Stanford's crimes began after a Texas fitness club he owned went bankrupt — he then turned to offshore banking and began operating his scheme. According to CNBC, many of Stanford's victims were retirees who were promised "safe investments," making this case of investor fraud even more nefarious.
When the SEC raided Stanford Financial Group's Houston headquarters on February 17, 2009, they charged the magnate and his associates of running a "massive, ongoing fraud," CNBC reported. The investigation alleged that Stanford had been conning investors in order to fund his lavish lifestyle. Holding the title of the second-largest Ponzi scheme in US history, the Stanford scheme culminated in $7 billion in losses for investors.

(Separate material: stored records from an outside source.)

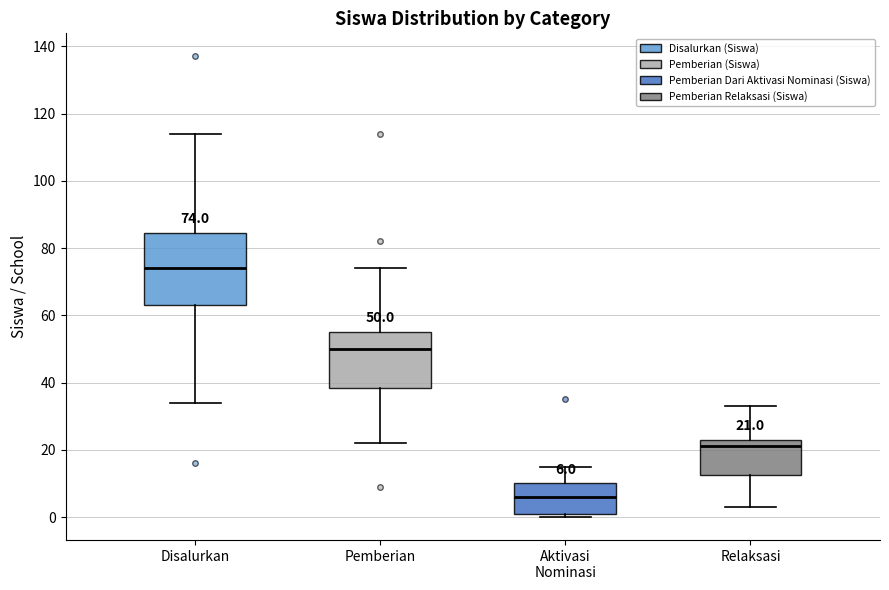

Comparing the boxes themselves (not the whiskers), which one is the tallest?

Disalurkan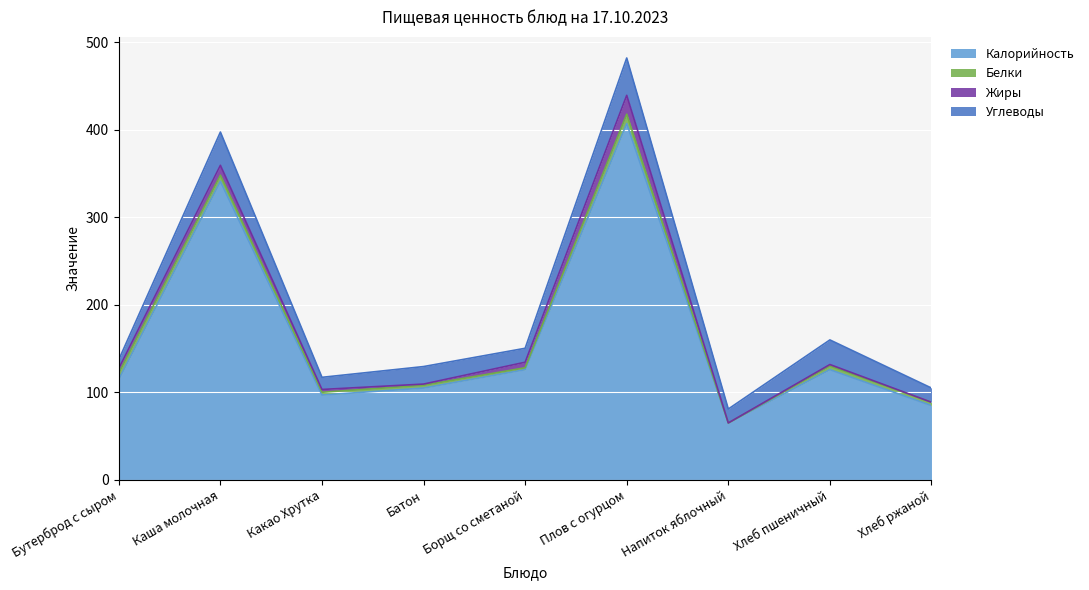

Where is the first local maximum for Жиры?

Каша молочная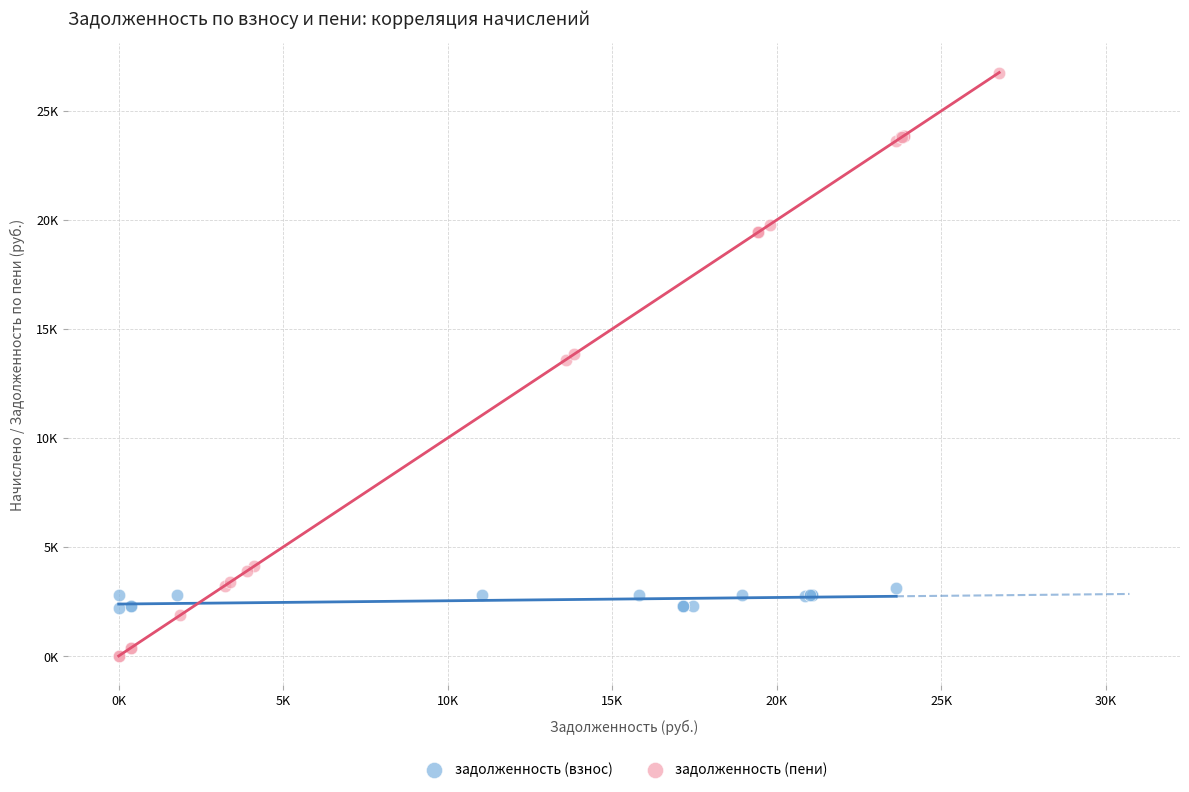

What are all the series names shown in the legend?

задолженность (взнос), задолженность (пени)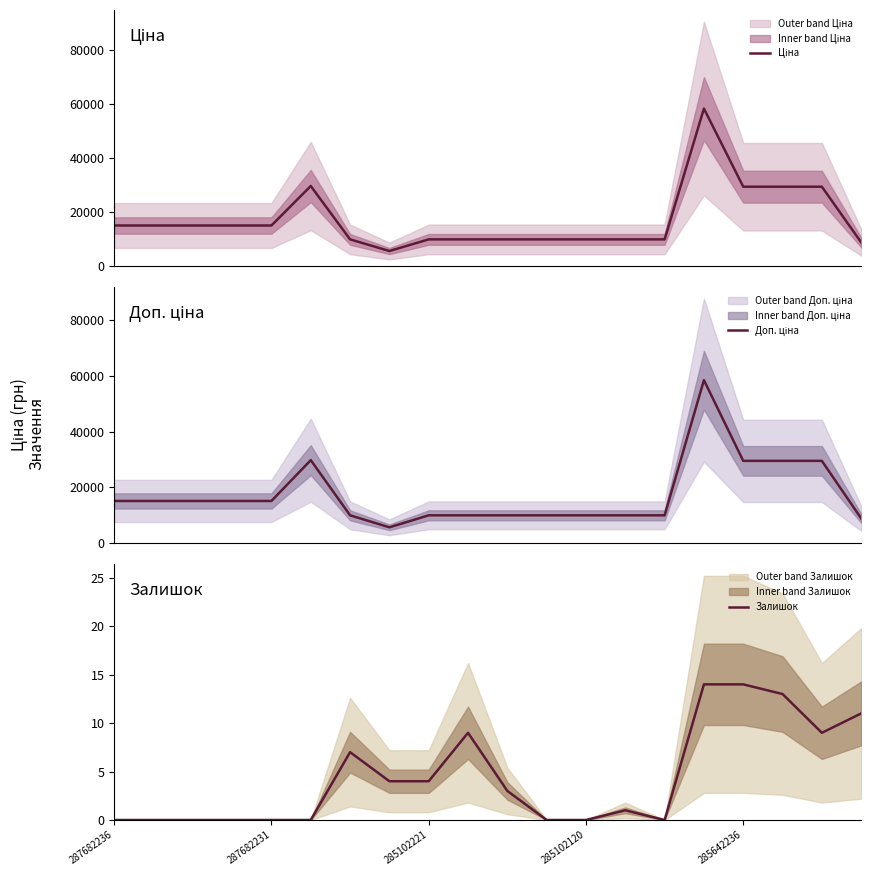

True or false: Ціна and Залишок intersect in this chart.

False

Stanford was convicted on 13 felony counts in 2012 and is currently serving a 110-year sentence at a high-security prison in Florida, CNBC reported. The consequences of his crimes live on, however, as his victims continue to suffer from the millions of dollars they lost during the years the scheme was operating. Forbes currently lists Stanford's net worth at $0.
President Donald Trump has never declared bankruptcy personally, but six of his companies have filed for bankruptcy protections.
President Donald Trump is no stranger to bankruptcy. Though Trump himself has never declared bankruptcy, the businessman-turned-politician has declared bankruptcy on quite a few of his numerous companies.
Trump's Taj Mahal casino in Atlantic City declared bankruptcy in 1991 after "default[ing] on interest payments to bondholders as his finances went into a tailspin," The Washington Post's Robert O'Harrow wrote. Two other Trump casinos have similarly declared bankruptcy, along with the Plaza Hotel in New York.
PolitiFact also discovered two previously unknown bankruptcies filed by Trump — one for Trump Hotels and Casinos Resorts in 2004, which had gone into $1.8 billion in debt, and another for Trump Entertainment Resorts in 2009.
President Trump doesn't seem to be bothered by his lengthy history of bankruptcies, however. In a 2016 Republican presidential debate, Trump was asked why he could be trusted to "run the country's business" following his string of bankruptcies.
He responded, saying, "I have used the laws of this country — just like the greatest people that you read about every day in business have used the laws of this country, the chapter laws, to do a great job for my company, for myself, for my employees, for my family, et cetera."